ASSIGNED TASK: Would you return the data below exactly as it stands, with every picture left out?
INFORMATION SUPPLIED section start
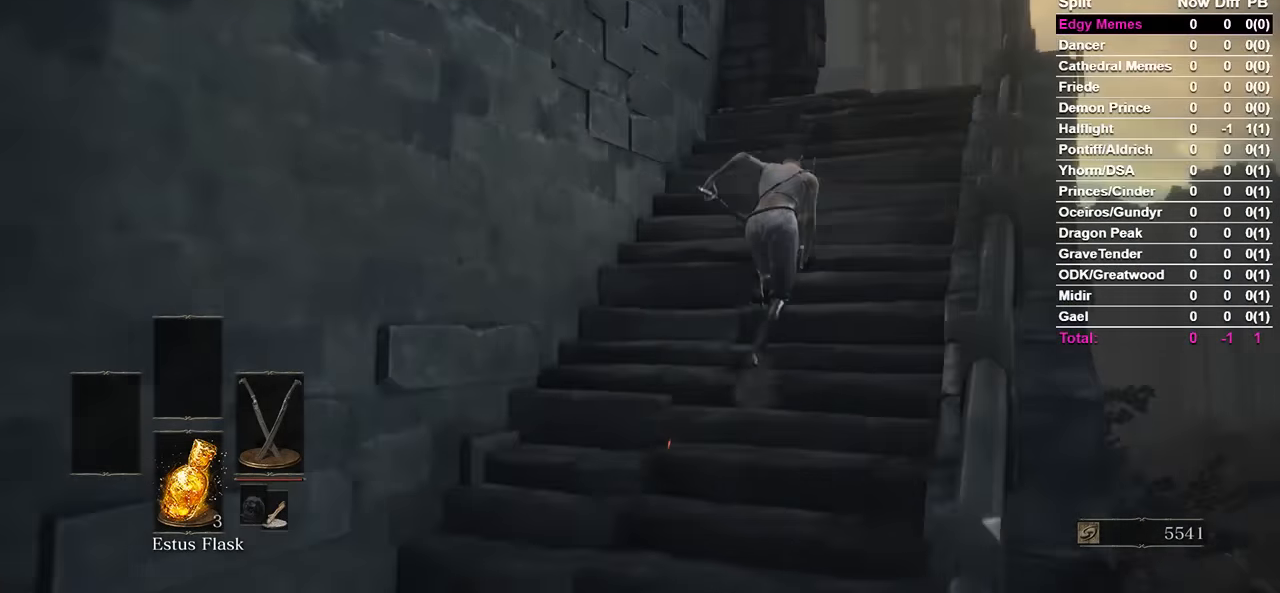
{"buttons": ["B"], "left_stick": "center", "right_stick": "down-left", "events": []}
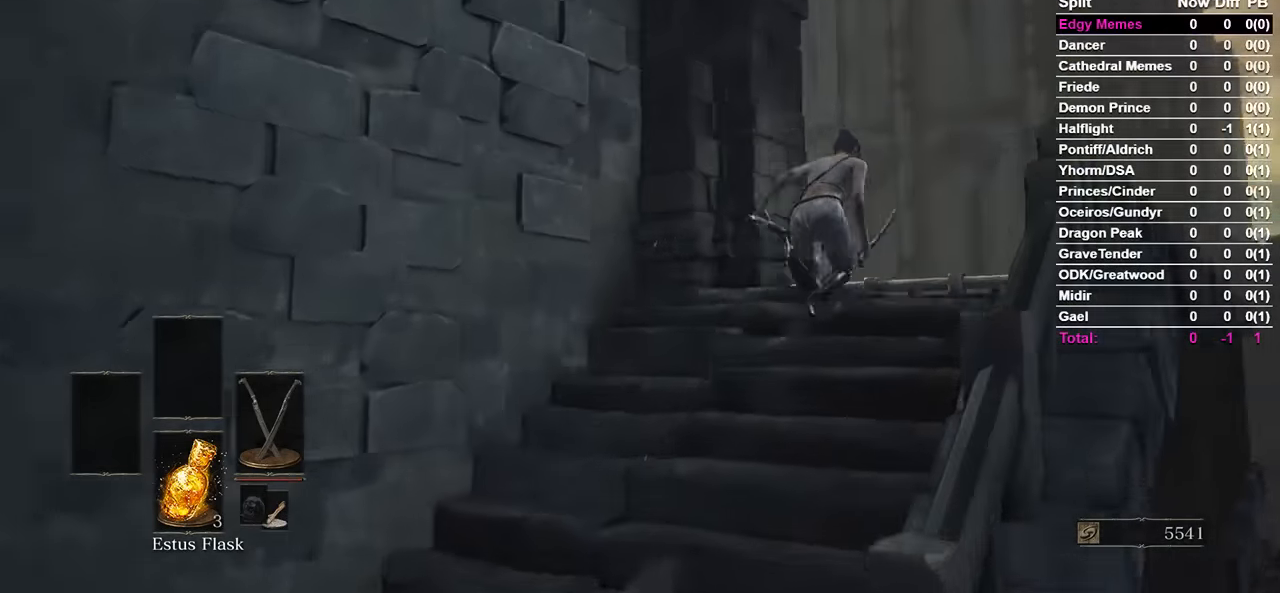
{"buttons": [], "left_stick": "center", "right_stick": "down-left", "events": [[233, "B", "up"], [400, "B", "down"], [500, "B", "up"]]}
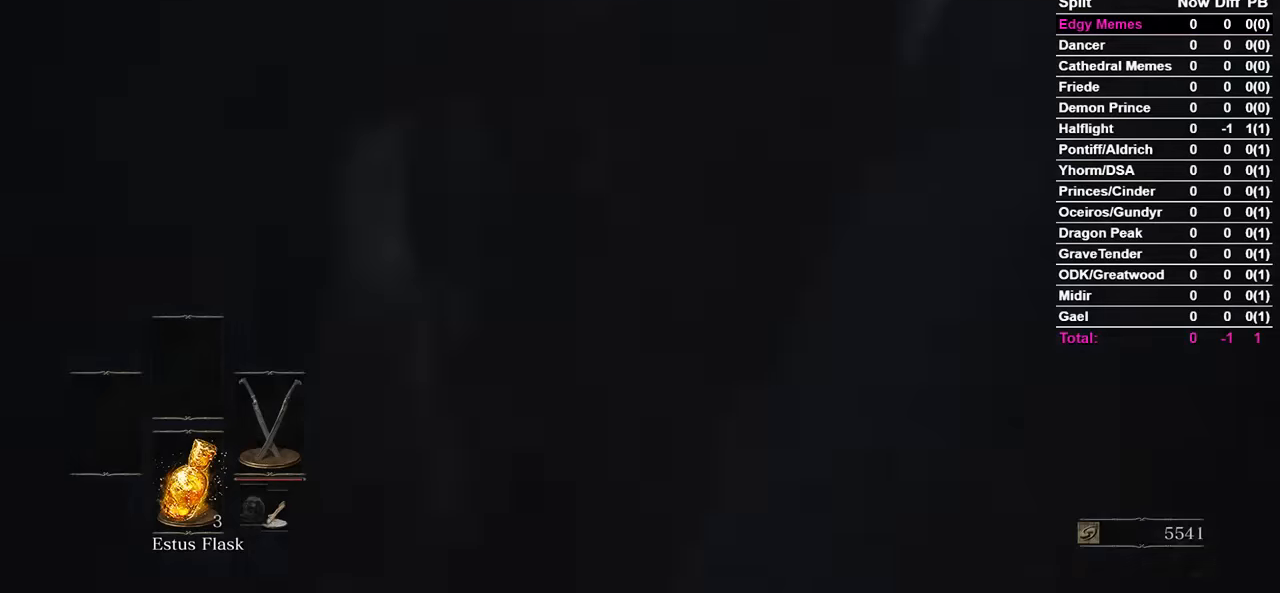
{"buttons": ["B"], "left_stick": "center", "right_stick": "center", "events": [[334, "B", "down"], [434, "right_stick", "center"]]}
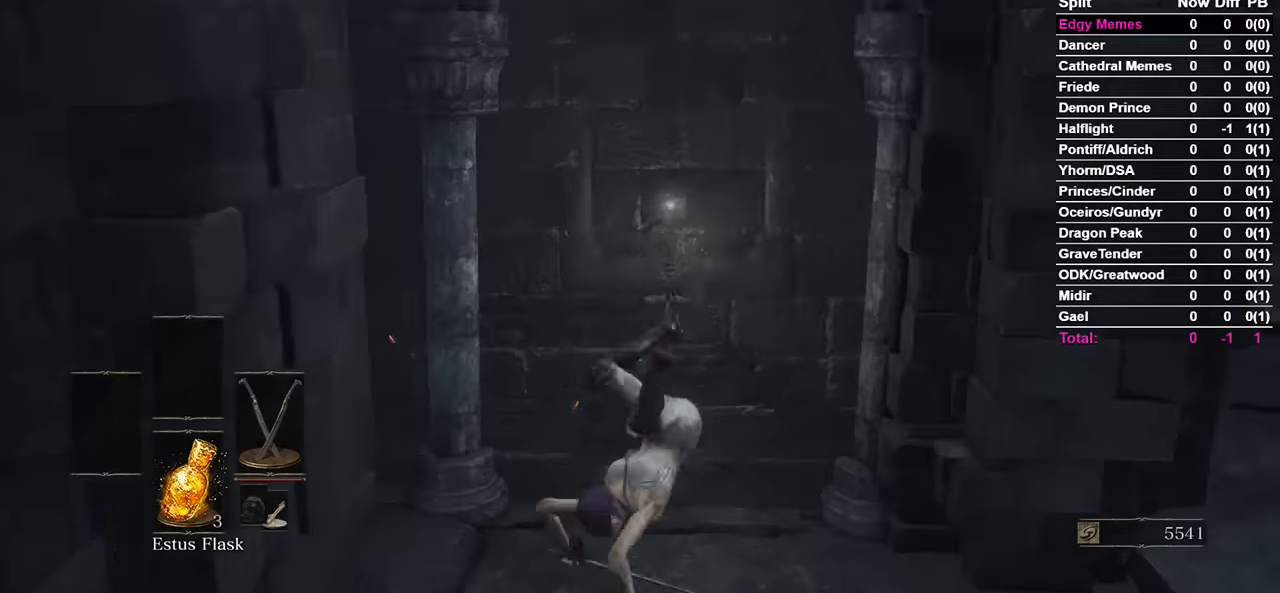
{"buttons": ["B"], "left_stick": "center", "right_stick": "center", "events": []}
INFORMATION SUPPLIED section end
TASK SOLUTION:
{"buttons": ["B"], "left_stick": "center", "right_stick": "down-left", "events": []}
{"buttons": [], "left_stick": "center", "right_stick": "down-left", "events": [[233, "B", "up"], [400, "B", "down"], [500, "B", "up"]]}
{"buttons": ["B"], "left_stick": "center", "right_stick": "center", "events": [[334, "B", "down"], [434, "right_stick", "center"]]}
{"buttons": ["B"], "left_stick": "center", "right_stick": "center", "events": []}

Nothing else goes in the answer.